O jornal Testemunho de Fé, de 21-27/01/2018, p. 9-16, trouxe, na íntegra, a Carta Pastoral “Bem-aventurados os que constroem a paz (Mt 5,9)”, assinada por Dom Orani João Tempesta, O. Cist., Cardeal Arcebispo de São Sebastião do Rio de Janeiro.
O documento segue a linha da Campanha da Fraternidade deste ano (cf. n. 3) cujo tema é “Fraternidade e superação da violência” e o lema “Em Cristo somos todos irmãos” (Mt 23,8) e pode ser lido no site da Arquidiocese do Rio: www.arquirio.org.
O que aqui nos cabe dizer é que a referida Carta parece ter se limitado muito à superação da violência pela conversão do coração de cada ser humano (cf. n. 34), mas não considerou a maldade humana, fruto do pecado, presente no mundo. Tal maldade chama cada um à conversão, mas também à firme defesa do bem frente ao mal.
É certo que Cristo mandou amar os inimigos e deu-nos exemplos fortes, tais como: “se alguém esbofetear a sua face direita, oferece-lhe também a esquerda” (Mt 5,39). Isso, porém, não significa que o cristão será sempre um bobo a não saber reivindicar os seus direitos ou um fantoche nas mãos dos inimigos. O Senhor Jesus usou palavras fortes como: arrancar o próprio olho (5,29), amputar a mão direita (5,30), dizer apenas sim ou não (5,36), entregar o manto a quem desejar a túnica (5,40) etc. para conseguir fazer sua mensagem calar fundo nos ouvintes, mas nunca elas foram interpretadas ao pé da letra.
Dom Estevão Bettencourt, OSB, alerta: “O entendimento literal destas expressões teria feito dos discípulos de Jesus, no início do cristianismo, um rebanho simplório, posto à mercê de todo aventureiro ou explorador; uma tal ‘prática do Evangelho’ só faria promover o mal no mundo, dando ocasião a que ímpios e criminosos acabassem por sufocar a causa do direito, do amor e da verdade. As gerações cristãs, desde o início da nossa era, bem entenderam o sentido metafórico e hiperbólico das citadas frases de Mateus 5-7” (Parábolas e páginas difíceis do Evangelho. Rio de Janeiro: Mater Ecclesiae, s/d, p. 187).
O próprio Cristo deu exemplo de que é lícito ao cristão reagir ao ser injustamente atacado. Quando foi agredido pelo guarda da corte do Sumo Sacerdote, Ele lhe inquiriu, chamando-o a ver sua injustiça ao perguntar: “Se falei mal, dá testemunho disto; mas se falei bem, por que me bates?” (Jo 18,23).
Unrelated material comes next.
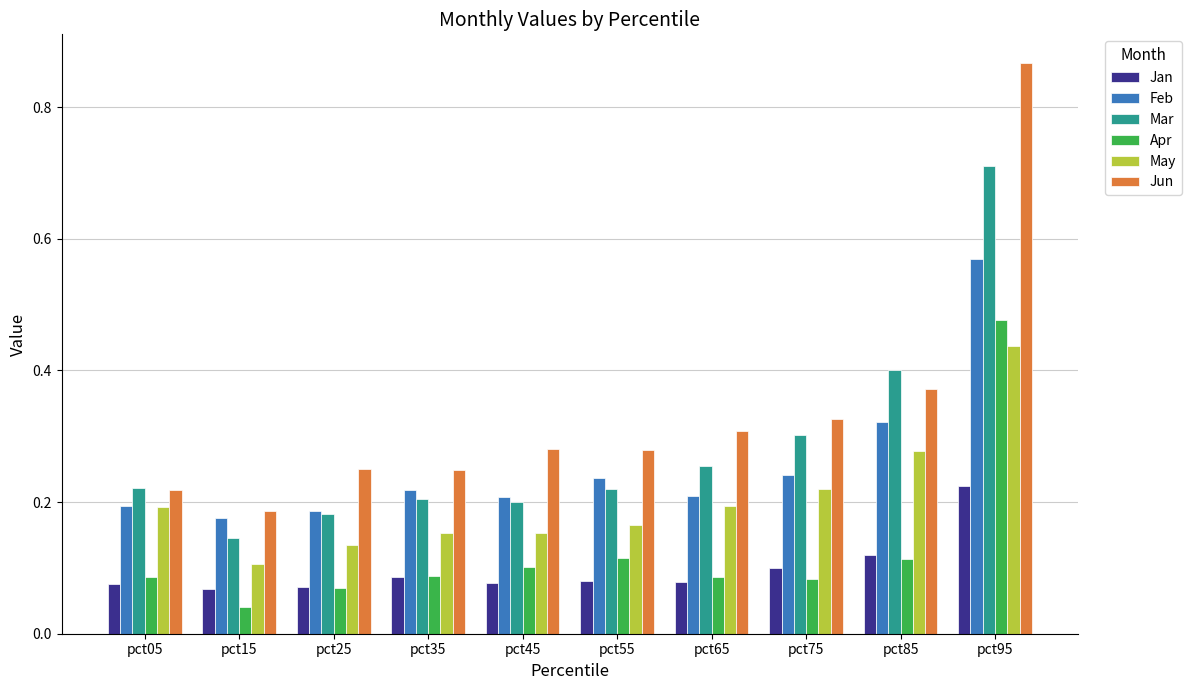

Where is Feb nearest to the value 0?

pct15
Por conseguinte, permanece inabalável o direito à legítima defesa (Catecismo da Igreja Católica, n. 2263-2264) ou o dever das autoridades e das forças de segurança de defenderem a população refém da criminalidade (idem, n. 2265-2267). A não contemplação de quem trabalha nas áreas da Justiça e da Segurança Pública, muitas vezes primeiras vítimas da violência que, infelizmente, grassa o País, na Carta, talvez se deva a razões de delimitação do tema. Isso, contudo, jamais quer dizer que a Mãe Igreja exclui esses importantes pontos ou os responsáveis pela segurança. O cidadão comum tem direito à legítima defesa e as autoridades públicas possuem o dever de defender o povo. Para aprofundamento: Compêndio da Doutrina Social da Igreja, n. 379-383; 402-405 e 500-507, em especial. Site: www.vatican.va.
Note-se que o Papa Francisco, assim como seus antecessores, dentre os quais vários santos canonizados, entende ser fundamental a conversão do coração, mas, neste mundo marcado pelo pecado, não abre mão de ter à sua volta seguranças armados.
Portanto, as Polícias Militar e Civil, os Guardas Civis Municipais, os Agentes Penitenciários, bem como o Ministério Público e o Judiciário estão na linha de frente no combate à violência. Podem não ser, devidamente, valorizados, mas merecem nossa louvável atenção.
Quando você, amigo(a) leitor(a), encontrar-se com um deles não deixe de cumprimentar e parabenizar esse “anjo da guarda”. Afinal, ele se dispõem a dar a vida pelo próximo; ou seja, por mim, por você e pelos seus (cf. Jo 15,13). Pense nisso!
Vanderlei de Lima é eremita na Diocese de Amparo.